Opportunity Lies in Infrastructure
Foresight argues that the biggest opportunity is not in building new front-end platforms, but in solving the infrastructure layer beneath them.
As agent ecosystems grow, developers will need payment systems that can operate across multiple rails, combining card networks with stablecoin settlement in a single integration. This “multi-rail” approach is seen as essential for scaling agent commerce across different platforms and regions.
At the same time, agent-to-agent commerce remains underdeveloped. While the technology exists, most activity is still limited to crypto-native use cases like DeFi and blockchain data services. Expanding into real-world applications such as data analysis or content services is the next major step.
Shift Beyond Traditional Internet Models
The report also points to a broader shift in how digital services may be monetized.

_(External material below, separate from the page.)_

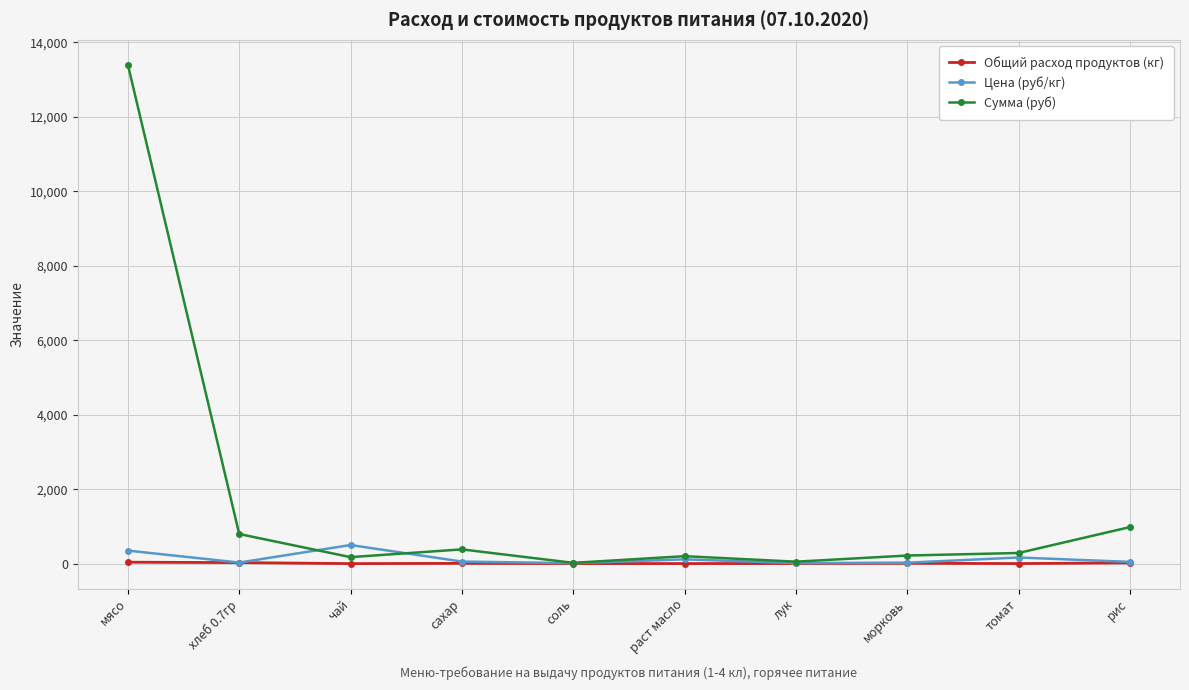

Which series has the largest range (max minus min)?

Сумма (руб)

Traditional models like ads and subscriptions depend on human behavior. But AI agents don’t respond to ads or need ongoing access; they just pay for each task they complete.
This could lead to pay-per-use pricing, where services charge per action instead of monthly subscriptions.
The Road Ahead
Foresight expects two paths to develop:
- Consumer payments will likely keep using cards
- AI-to-AI transactions will move toward stablecoins
The big turning point will come when businesses allow AI agents to spend money within set rules and budgets.
When that happens, companies that control how payments are processed, especially across different systems, will be in the strongest position in the future of digital commerce.